Exercise objective: If a line in the material below has the string "only", copy it out.

Data:
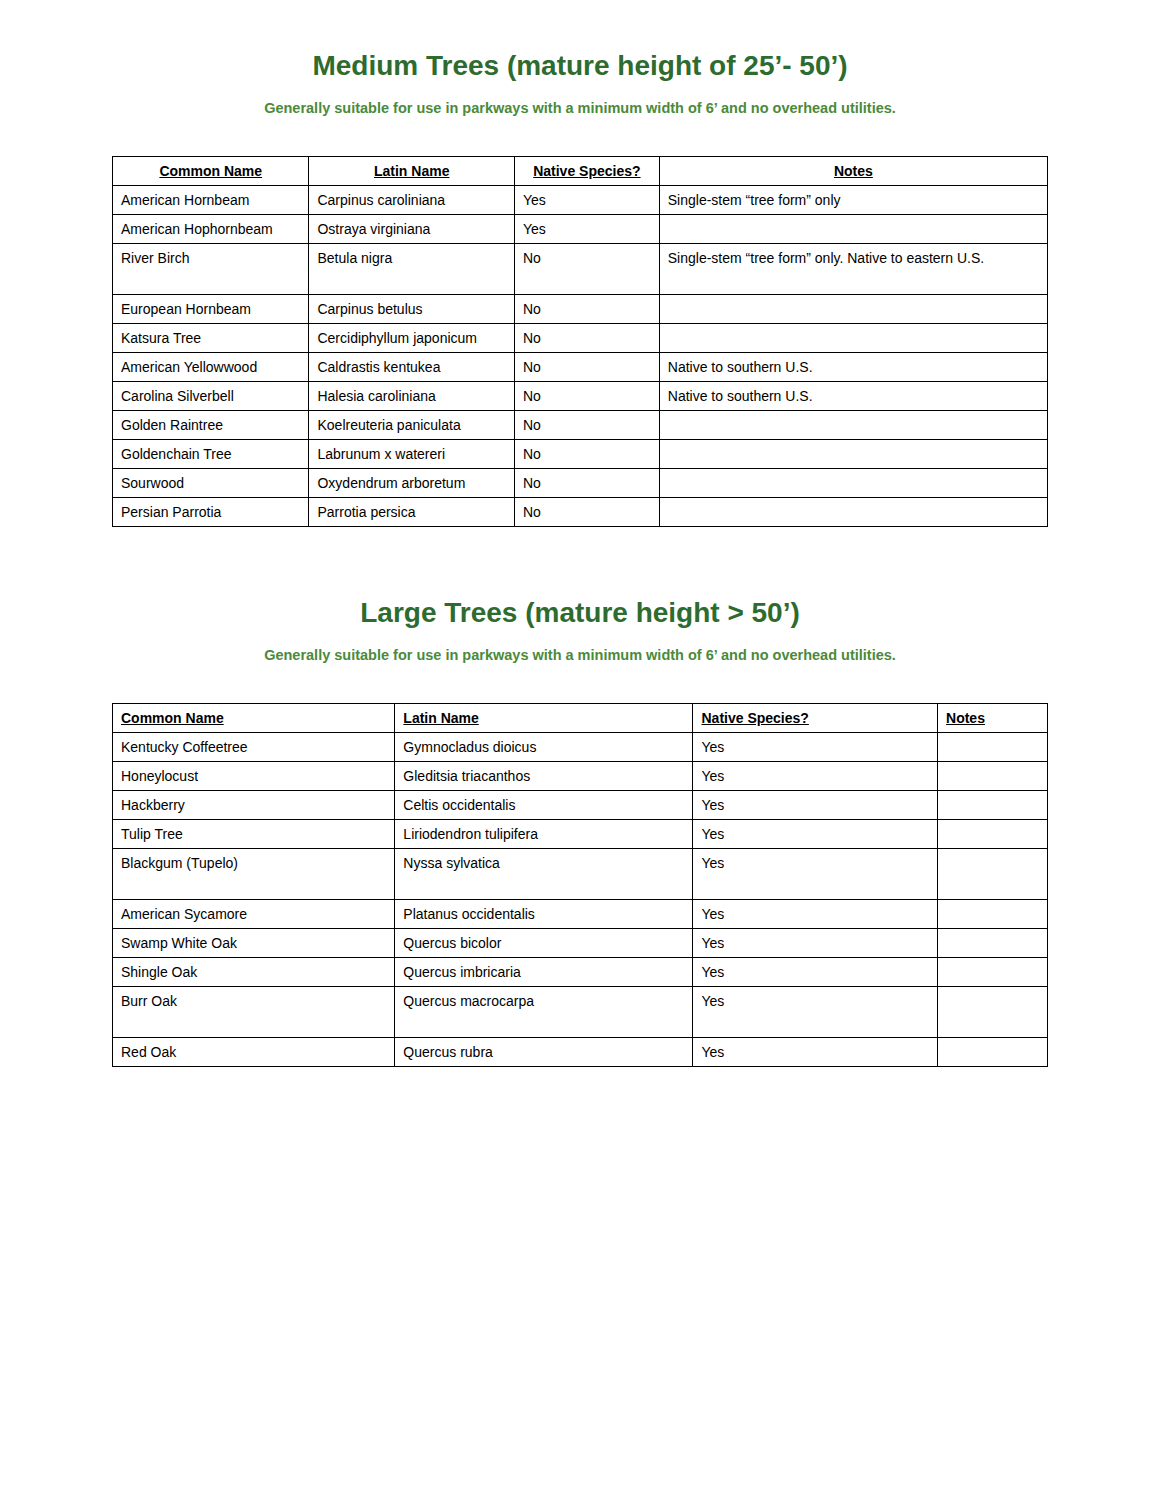Medium Trees (mature height of 25’- 50’)
Generally suitable for use in parkways with a minimum width of 6’ and no overhead utilities.
| Common Name | Latin Name | Native Species? | Notes |
| --- | --- | --- | --- |
| American Hornbeam | Carpinus caroliniana | Yes | Single-stem “tree form” only |
| American Hophornbeam | Ostraya virginiana | Yes | |
| River Birch | Betula nigra | No | Single-stem “tree form” only. Native to eastern U.S. |
| European Hornbeam | Carpinus betulus | No | |
| Katsura Tree | Cercidiphyllum japonicum | No | |
| American Yellowwood | Caldrastis kentukea | No | Native to southern U.S. |
| Carolina Silverbell | Halesia caroliniana | No | Native to southern U.S. |
| Golden Raintree | Koelreuteria paniculata | No | |
| Goldenchain Tree | Labrunum x watereri | No | |
| Sourwood | Oxydendrum arboretum | No | |
| Persian Parrotia | Parrotia persica | No | |
Large Trees (mature height > 50’)
Generally suitable for use in parkways with a minimum width of 6’ and no overhead utilities.
| Common Name | Latin Name | Native Species? | Notes |
| --- | --- | --- | --- |
| Kentucky Coffeetree | Gymnocladus dioicus | Yes | |
| Honeylocust | Gleditsia triacanthos | Yes | |
| Hackberry | Celtis occidentalis | Yes | |
| Tulip Tree | Liriodendron tulipifera | Yes | |
| Blackgum (Tupelo) | Nyssa sylvatica | Yes | |
| American Sycamore | Platanus occidentalis | Yes | |
| Swamp White Oak | Quercus bicolor | Yes | |
| Shingle Oak | Quercus imbricaria | Yes | |
| Burr Oak | Quercus macrocarpa | Yes | |
| Red Oak | Quercus rubra | Yes | |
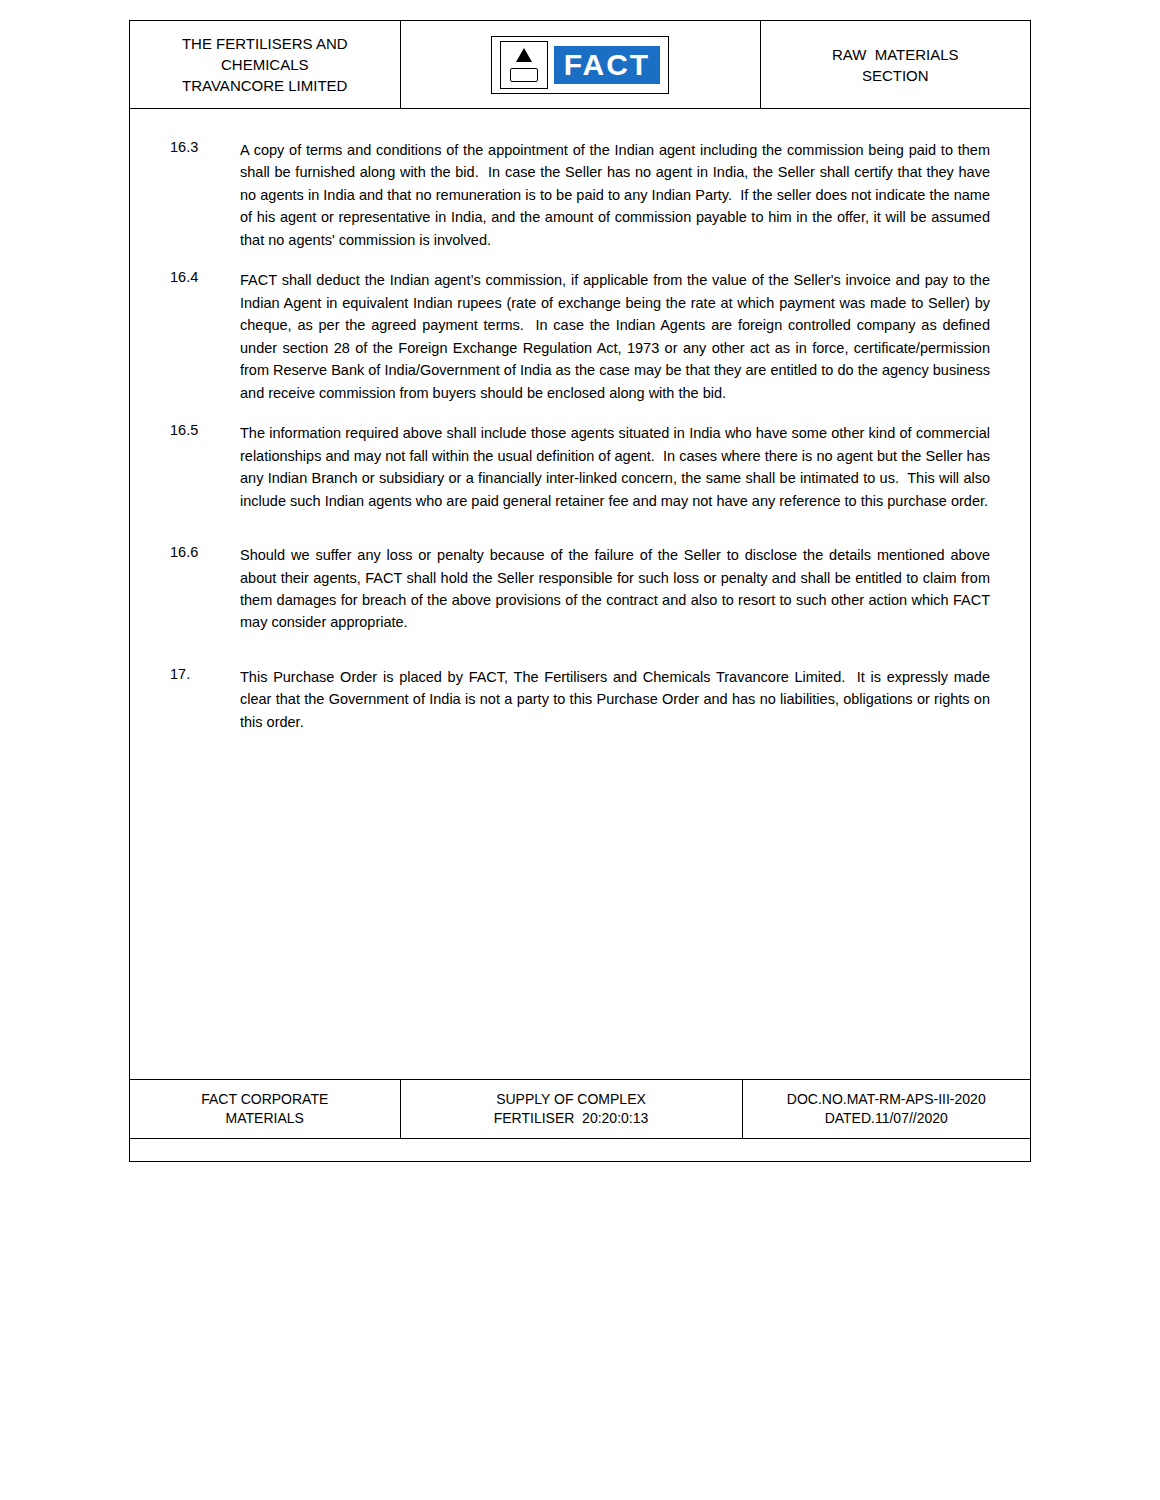THE FERTILISERS AND
CHEMICALS
TRAVANCORE LIMITED
FACT
RAW MATERIALS
SECTION
16.3
A copy of terms and conditions of the appointment of the Indian agent including the commission being paid to them shall be furnished along with the bid. In case the Seller has no agent in India, the Seller shall certify that they have no agents in India and that no remuneration is to be paid to any Indian Party. If the seller does not indicate the name of his agent or representative in India, and the amount of commission payable to him in the offer, it will be assumed that no agents' commission is involved.
16.4
FACT shall deduct the Indian agent’s commission, if applicable from the value of the Seller's invoice and pay to the Indian Agent in equivalent Indian rupees (rate of exchange being the rate at which payment was made to Seller) by cheque, as per the agreed payment terms. In case the Indian Agents are foreign controlled company as defined under section 28 of the Foreign Exchange Regulation Act, 1973 or any other act as in force, certificate/permission from Reserve Bank of India/Government of India as the case may be that they are entitled to do the agency business and receive commission from buyers should be enclosed along with the bid.
16.5
The information required above shall include those agents situated in India who have some other kind of commercial relationships and may not fall within the usual definition of agent. In cases where there is no agent but the Seller has any Indian Branch or subsidiary or a financially inter-linked concern, the same shall be intimated to us. This will also include such Indian agents who are paid general retainer fee and may not have any reference to this purchase order.
16.6
Should we suffer any loss or penalty because of the failure of the Seller to disclose the details mentioned above about their agents, FACT shall hold the Seller responsible for such loss or penalty and shall be entitled to claim from them damages for breach of the above provisions of the contract and also to resort to such other action which FACT may consider appropriate.
17.
This Purchase Order is placed by FACT, The Fertilisers and Chemicals Travancore Limited. It is expressly made clear that the Government of India is not a party to this Purchase Order and has no liabilities, obligations or rights on this order.
FACT CORPORATE
MATERIALS
SUPPLY OF COMPLEX
FERTILISER 20:20:0:13
DOC.NO.MAT-RM-APS-III-2020
DATED.11/07//2020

Output below:
| American Hornbeam | Carpinus caroliniana | Yes | Single-stem “tree form” only |
| River Birch | Betula nigra | No | Single-stem “tree form” only. Native to eastern U.S. |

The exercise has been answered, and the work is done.